Supplied records START
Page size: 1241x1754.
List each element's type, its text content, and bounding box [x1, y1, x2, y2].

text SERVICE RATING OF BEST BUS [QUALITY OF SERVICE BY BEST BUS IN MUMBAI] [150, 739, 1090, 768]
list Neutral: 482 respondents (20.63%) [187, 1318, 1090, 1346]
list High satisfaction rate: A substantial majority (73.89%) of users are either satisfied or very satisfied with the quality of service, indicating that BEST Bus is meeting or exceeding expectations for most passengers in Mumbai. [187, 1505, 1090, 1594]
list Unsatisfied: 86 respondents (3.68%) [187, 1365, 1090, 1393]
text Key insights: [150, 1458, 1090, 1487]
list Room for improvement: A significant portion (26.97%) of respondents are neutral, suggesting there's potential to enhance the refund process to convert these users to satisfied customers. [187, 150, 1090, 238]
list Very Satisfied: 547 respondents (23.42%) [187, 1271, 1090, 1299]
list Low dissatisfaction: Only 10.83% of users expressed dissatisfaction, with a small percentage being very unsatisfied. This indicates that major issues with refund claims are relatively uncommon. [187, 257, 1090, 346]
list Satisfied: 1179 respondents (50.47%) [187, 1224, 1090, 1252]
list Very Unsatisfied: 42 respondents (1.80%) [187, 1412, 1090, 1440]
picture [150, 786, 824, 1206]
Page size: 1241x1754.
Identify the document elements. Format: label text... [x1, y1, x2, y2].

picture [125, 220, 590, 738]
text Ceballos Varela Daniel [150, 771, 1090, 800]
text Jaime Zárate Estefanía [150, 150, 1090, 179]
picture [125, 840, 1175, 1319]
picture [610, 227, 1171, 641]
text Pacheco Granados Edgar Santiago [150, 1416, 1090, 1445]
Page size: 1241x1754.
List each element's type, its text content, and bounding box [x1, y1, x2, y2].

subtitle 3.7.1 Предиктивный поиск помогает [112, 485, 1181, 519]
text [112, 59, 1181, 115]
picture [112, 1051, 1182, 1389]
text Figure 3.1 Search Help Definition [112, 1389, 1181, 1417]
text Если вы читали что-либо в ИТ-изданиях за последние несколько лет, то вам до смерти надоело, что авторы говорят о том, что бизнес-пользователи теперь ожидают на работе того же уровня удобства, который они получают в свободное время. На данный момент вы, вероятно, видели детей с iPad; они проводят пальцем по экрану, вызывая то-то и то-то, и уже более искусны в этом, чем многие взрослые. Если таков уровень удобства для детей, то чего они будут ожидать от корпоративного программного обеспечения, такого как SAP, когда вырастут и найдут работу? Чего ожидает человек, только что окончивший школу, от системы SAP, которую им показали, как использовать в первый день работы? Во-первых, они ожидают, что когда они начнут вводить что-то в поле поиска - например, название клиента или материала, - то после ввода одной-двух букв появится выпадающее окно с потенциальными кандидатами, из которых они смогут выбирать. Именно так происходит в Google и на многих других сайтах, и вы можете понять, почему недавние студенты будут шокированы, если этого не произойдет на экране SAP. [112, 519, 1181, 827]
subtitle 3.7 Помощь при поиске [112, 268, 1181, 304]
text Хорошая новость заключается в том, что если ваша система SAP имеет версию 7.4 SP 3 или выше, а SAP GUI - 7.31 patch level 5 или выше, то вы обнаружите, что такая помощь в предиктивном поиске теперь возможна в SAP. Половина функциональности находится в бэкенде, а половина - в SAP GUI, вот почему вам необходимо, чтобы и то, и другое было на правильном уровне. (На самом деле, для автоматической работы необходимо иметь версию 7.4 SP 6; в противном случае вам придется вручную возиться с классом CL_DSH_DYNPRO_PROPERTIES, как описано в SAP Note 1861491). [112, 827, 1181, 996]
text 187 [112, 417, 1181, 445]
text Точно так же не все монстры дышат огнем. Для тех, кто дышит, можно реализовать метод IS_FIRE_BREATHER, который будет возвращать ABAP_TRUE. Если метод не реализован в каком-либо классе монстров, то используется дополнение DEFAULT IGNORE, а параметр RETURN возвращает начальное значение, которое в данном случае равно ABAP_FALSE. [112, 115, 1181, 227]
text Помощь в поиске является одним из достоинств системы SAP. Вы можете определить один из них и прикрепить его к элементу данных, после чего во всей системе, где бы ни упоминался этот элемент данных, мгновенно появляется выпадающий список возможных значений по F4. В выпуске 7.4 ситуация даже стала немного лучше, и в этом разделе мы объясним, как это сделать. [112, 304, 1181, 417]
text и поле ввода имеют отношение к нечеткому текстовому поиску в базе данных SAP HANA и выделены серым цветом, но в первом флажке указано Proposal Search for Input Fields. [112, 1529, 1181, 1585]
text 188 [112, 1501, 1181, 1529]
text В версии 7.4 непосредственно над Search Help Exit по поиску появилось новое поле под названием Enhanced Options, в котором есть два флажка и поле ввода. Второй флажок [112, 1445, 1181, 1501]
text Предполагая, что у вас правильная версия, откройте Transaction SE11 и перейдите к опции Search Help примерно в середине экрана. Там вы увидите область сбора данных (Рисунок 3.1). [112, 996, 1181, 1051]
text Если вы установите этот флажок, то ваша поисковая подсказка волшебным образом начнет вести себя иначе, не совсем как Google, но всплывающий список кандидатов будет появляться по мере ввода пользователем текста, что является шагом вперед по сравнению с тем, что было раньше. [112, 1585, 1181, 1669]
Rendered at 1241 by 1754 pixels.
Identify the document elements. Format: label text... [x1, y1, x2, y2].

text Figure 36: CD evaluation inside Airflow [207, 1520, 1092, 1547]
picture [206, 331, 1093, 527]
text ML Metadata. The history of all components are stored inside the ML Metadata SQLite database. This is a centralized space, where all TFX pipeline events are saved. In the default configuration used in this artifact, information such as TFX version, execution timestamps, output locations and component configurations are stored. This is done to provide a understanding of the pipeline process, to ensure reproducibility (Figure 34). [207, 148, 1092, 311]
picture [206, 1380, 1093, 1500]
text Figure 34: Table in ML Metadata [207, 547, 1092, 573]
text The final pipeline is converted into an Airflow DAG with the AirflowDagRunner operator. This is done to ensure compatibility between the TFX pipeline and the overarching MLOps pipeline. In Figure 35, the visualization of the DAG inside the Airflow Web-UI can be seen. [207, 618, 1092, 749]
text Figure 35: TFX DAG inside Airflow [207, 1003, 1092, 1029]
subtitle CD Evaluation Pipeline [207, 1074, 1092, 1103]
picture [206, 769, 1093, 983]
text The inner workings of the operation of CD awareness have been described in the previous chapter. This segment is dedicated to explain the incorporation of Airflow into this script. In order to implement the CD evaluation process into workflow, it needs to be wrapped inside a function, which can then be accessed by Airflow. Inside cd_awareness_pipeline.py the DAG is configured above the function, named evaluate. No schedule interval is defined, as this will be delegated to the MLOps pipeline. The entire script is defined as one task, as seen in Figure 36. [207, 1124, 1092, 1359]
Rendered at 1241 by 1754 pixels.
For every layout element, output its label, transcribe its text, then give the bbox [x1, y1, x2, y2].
Supplied records END
=== Exercise description ===
Read the listing above, then copy every line that includes the string "ваша".

=== Response below ===
text Хорошая новость заключается в том, что если ваша система SAP имеет версию 7.4 SP 3 или выше, а SAP GUI - 7.31 patch level 5 или выше, то вы обнаружите, что такая помощь в предиктивном поиске теперь возможна в SAP. Половина функциональности находится в бэкенде, а половина - в SAP GUI, вот почему вам необходимо, чтобы и то, и другое было на правильном уровне. (На самом деле, для автоматической работы необходимо иметь версию 7.4 SP 6; в противном случае вам придется вручную возиться с классом CL_DSH_DYNPRO_PROPERTIES, как описано в SAP Note 1861491). [112, 827, 1181, 996]
text Если вы установите этот флажок, то ваша поисковая подсказка волшебным образом начнет вести себя иначе, не совсем как Google, но всплывающий список кандидатов будет появляться по мере ввода пользователем текста, что является шагом вперед по сравнению с тем, что было раньше. [112, 1585, 1181, 1669]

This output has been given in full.